Rebuild sendmail.cf and run omsendin to reinsert the Scalix mods:
sudo sh -c "m4 sendmail.mc > sendmail.cf"
sudo omsendin
NB: Virus notification mails are deferred to avoid the the milter being called twice. This means that if amavisd catches an infected mail the '$virusadmin' user won't be sent the notification until the queue is next run, which by default is every hour. Therefore, edit /etc/sysconfig/sendmail & set the queue runner to a reasonably low value at least for debugging, e.g.
QUEUE=1m
Configuring clamd
NB: Did you ensure that the amavis user is a member of the clamav group?
Firstly, edit /etc/clamav.conf, [un]commenting or changing:
#LocalSocket Must match value in /etc/amavisd.conf
LocalSocket /var/run/clamav/clamd.sock
#Only use one connection method or clamd won't start.
#TCPSocket 3310
#The following setting avoids a raft of permission issues!
AllowSupplementaryGroups
FixStaleSocket
Then edit /etc/freshclam.conf
UpdateLogFile /var/log/clamav/freshclam.log
PidFile /var/clamav/freshclam.pid
NotifyClamd
Configuring Scalix
Backup /var/opt/sys/smtpd.cfg and add the following line to the end:
SMTPFILTER=TRUE
Starting it all up
Start spamassassin: sudo service spamassassin start
Start clamd: sudo service clamd start
Start amavisd/amavisd-milter: sudo service amavisd start
Restart sendmail: sudo service sendmail restart
Restart the Scalix SMTP Relay: sudo omoff -d0 smtpd && sudo omon smtpd
Debugging
Tail /var/log/maillog and try sending clean, virus and spam mails e.g.
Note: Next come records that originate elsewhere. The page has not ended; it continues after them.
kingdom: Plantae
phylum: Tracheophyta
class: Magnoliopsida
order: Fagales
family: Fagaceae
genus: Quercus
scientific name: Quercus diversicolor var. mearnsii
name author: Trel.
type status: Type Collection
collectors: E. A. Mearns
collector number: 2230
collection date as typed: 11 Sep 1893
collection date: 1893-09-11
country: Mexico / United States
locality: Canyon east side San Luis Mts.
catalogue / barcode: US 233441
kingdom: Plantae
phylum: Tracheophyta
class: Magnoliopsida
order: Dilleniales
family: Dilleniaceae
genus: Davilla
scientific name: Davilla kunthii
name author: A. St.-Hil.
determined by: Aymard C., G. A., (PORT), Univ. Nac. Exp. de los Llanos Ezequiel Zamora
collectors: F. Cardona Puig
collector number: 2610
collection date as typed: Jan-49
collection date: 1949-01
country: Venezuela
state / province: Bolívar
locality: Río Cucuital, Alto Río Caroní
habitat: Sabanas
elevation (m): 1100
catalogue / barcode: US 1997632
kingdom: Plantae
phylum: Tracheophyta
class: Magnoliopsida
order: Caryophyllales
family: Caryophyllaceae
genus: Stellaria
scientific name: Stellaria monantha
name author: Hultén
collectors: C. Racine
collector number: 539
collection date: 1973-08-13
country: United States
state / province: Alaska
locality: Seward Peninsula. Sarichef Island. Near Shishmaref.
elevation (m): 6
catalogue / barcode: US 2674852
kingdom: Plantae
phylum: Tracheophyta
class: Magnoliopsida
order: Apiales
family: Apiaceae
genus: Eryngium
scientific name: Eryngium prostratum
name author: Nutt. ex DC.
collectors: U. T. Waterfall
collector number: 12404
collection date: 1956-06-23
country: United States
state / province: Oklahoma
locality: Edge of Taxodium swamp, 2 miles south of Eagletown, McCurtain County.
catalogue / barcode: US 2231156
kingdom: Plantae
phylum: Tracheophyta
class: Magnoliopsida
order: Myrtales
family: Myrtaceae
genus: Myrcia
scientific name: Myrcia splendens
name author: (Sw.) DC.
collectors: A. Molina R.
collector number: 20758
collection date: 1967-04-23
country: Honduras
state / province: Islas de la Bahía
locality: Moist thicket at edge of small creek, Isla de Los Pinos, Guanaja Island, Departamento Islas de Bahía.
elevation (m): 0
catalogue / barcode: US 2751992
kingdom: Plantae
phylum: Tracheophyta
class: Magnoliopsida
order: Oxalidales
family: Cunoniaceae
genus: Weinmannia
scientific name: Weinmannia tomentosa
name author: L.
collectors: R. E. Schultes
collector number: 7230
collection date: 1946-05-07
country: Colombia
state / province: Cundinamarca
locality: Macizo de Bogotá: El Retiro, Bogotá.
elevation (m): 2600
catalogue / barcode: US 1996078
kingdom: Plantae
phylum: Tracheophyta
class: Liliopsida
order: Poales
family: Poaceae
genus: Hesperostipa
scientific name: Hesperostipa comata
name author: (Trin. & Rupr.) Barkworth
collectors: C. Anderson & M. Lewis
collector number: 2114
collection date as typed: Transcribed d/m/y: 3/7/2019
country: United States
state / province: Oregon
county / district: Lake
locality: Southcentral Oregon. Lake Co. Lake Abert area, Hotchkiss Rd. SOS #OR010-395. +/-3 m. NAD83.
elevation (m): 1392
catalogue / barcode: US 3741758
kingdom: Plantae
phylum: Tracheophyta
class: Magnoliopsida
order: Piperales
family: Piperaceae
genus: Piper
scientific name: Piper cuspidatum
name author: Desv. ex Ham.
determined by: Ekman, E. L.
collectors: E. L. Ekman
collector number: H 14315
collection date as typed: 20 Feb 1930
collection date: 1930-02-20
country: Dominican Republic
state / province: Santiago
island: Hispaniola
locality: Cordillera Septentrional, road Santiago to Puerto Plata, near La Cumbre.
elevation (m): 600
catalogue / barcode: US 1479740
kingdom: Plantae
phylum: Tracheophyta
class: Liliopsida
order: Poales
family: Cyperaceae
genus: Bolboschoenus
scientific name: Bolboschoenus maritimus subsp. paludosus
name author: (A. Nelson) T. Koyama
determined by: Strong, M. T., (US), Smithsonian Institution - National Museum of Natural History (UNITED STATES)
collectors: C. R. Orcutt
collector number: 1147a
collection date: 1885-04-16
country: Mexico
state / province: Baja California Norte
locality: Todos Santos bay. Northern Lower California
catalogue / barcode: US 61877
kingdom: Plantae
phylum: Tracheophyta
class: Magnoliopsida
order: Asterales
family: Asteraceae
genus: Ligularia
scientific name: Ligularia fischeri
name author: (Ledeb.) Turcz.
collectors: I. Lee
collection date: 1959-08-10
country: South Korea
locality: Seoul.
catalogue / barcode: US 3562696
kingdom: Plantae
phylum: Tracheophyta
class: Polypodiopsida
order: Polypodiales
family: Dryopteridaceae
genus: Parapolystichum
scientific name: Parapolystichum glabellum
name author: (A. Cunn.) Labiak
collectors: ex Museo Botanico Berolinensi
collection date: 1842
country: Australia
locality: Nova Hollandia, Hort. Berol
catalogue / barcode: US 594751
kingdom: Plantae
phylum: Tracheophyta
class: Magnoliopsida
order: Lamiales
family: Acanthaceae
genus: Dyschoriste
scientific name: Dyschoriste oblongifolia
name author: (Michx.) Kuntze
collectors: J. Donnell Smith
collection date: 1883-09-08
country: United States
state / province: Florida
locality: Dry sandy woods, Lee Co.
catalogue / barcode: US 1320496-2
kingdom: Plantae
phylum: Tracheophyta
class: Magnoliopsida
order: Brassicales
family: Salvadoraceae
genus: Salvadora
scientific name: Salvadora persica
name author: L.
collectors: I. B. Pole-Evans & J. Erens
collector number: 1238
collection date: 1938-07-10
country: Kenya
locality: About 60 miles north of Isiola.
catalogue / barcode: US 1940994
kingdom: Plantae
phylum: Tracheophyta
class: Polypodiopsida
mail -s test me@example.com < clean.txt
mail -s test me@example.com < eicar.sig
mail -s test me@example.com < gtube.txt
Check the headers of your received mails & the mailbox your virus notifications go to & debug.
NB: If you encounter any permission errors when debugging, DO NOT attempt to solve them by changing the permissions on /var/amavis away from 0750 - for security reasons milters insist that the work directory is not world-readable or group-writable.